When the New York state grand jury that was investigating hush money payments Trump made to an adult film star and a former Playboy model was winding down its investigation, Trump wrote on Truth Social that he was going to be arrested that Tuesday, started fundraising off the claim and called for protests.

He was charged in that case with falsifying business records, but not until about two weeks later. He has pleaded not guilty.

The FBI began investigating the documents case last year after the National Archives alerted it that government documents Trump had returned to it after having been out of office for about a year included 184 that were marked as classified.

The feds later issued a subpoena for the return of all documents with classification markings, and Trump's lawyers handed over 38 more last June, including 17 marked "top secret." They also turned over a declaration that a "diligent search was conducted" and that "all responsive documents had been turned over," court papers show.

The Justice Department later obtained information that Trump had still more classified documents, and it executed a search warrant at his Florida home in August. The search turned up over 100 documents marked "confidential," "secret" and "top secret" in the storage room and in Trump's office.

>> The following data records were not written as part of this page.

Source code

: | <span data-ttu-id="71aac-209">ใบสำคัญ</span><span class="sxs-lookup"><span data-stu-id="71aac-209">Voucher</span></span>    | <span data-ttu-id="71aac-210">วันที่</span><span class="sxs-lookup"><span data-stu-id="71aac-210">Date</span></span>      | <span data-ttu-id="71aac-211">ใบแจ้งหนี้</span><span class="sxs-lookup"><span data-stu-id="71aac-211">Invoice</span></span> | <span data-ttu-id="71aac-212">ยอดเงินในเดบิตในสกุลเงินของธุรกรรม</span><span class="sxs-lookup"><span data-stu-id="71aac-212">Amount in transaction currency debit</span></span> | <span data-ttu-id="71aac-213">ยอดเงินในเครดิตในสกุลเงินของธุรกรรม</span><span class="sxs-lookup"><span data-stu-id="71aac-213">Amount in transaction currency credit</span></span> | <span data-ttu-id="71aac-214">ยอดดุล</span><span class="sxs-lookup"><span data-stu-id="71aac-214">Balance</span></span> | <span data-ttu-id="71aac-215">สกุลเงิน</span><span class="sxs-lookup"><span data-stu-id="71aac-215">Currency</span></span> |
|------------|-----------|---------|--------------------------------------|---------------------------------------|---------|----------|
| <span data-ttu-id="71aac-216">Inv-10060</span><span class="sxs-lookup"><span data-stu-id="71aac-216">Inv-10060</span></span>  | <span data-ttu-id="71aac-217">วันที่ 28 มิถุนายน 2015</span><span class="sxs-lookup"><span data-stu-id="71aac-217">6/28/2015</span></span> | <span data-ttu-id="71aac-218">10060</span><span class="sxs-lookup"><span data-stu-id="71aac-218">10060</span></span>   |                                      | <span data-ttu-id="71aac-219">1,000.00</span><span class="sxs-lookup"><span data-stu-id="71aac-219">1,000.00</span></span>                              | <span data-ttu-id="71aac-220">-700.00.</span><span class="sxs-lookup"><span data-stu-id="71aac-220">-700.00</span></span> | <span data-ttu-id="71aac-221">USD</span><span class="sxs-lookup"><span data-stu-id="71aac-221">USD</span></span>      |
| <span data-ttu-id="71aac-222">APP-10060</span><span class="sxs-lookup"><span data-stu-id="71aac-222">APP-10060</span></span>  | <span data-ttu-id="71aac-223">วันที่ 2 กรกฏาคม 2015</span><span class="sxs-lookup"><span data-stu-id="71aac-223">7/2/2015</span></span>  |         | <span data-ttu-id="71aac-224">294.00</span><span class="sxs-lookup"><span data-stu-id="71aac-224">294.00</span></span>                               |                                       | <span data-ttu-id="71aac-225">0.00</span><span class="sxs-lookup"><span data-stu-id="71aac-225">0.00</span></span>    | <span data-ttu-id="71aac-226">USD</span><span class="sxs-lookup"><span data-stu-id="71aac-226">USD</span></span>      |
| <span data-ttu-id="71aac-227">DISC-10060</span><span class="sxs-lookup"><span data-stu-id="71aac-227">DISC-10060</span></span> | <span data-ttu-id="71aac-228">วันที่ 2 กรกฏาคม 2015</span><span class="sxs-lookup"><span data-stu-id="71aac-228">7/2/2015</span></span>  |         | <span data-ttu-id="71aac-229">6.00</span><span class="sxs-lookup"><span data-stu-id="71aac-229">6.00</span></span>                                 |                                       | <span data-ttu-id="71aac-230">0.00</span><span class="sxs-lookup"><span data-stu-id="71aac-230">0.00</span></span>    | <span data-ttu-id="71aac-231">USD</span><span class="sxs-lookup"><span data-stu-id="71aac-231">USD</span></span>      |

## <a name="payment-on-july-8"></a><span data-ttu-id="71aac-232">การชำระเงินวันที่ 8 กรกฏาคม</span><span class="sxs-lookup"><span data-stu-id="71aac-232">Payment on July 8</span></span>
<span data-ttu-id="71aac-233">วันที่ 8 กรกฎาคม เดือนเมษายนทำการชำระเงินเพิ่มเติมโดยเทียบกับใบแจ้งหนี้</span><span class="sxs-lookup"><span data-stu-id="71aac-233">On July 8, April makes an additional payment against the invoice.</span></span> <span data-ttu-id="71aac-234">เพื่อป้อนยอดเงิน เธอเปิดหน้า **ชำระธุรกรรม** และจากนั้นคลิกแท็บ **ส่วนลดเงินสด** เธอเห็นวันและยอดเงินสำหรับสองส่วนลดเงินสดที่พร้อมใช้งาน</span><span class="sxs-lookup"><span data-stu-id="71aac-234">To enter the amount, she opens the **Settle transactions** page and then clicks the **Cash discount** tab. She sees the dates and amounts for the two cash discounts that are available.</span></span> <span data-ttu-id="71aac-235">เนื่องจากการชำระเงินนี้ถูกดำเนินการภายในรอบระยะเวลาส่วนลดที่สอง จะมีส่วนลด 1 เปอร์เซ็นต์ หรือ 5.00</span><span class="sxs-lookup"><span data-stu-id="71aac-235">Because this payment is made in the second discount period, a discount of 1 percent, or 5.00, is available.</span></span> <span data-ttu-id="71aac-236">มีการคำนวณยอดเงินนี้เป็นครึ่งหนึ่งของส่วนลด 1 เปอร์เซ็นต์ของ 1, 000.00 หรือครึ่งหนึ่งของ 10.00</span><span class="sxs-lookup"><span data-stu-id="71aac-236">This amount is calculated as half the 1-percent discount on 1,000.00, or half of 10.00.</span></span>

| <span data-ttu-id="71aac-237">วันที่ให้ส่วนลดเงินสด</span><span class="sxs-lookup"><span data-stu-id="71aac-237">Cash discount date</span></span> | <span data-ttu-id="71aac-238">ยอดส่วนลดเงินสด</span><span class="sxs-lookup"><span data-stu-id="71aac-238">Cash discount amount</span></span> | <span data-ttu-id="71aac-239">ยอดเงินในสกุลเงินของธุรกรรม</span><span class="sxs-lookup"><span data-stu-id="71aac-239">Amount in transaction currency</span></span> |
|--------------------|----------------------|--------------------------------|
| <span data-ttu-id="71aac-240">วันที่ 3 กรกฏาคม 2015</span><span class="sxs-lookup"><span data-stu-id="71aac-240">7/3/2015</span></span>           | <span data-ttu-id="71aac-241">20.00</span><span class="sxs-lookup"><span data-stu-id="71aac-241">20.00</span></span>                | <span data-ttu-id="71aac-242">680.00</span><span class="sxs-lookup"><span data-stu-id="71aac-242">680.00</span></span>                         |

Court records indicate the federal investigation has centered on possible crimes involving the handling of classified or sensitive national security records and obstruction.

Trump has denied any wrongdoing in the case and claimed that the documents belong to him and that they were all declassified.

The special counsel's office has obtained evidence that could undercut that defense — a recording of Trump in 2021 discussing a classified planning document that he had taken from his time at the White House, which he acknowledged was classified, a source directly familiar with the matter said last week.

Dareh Gregorian is a politics reporter for NBC News.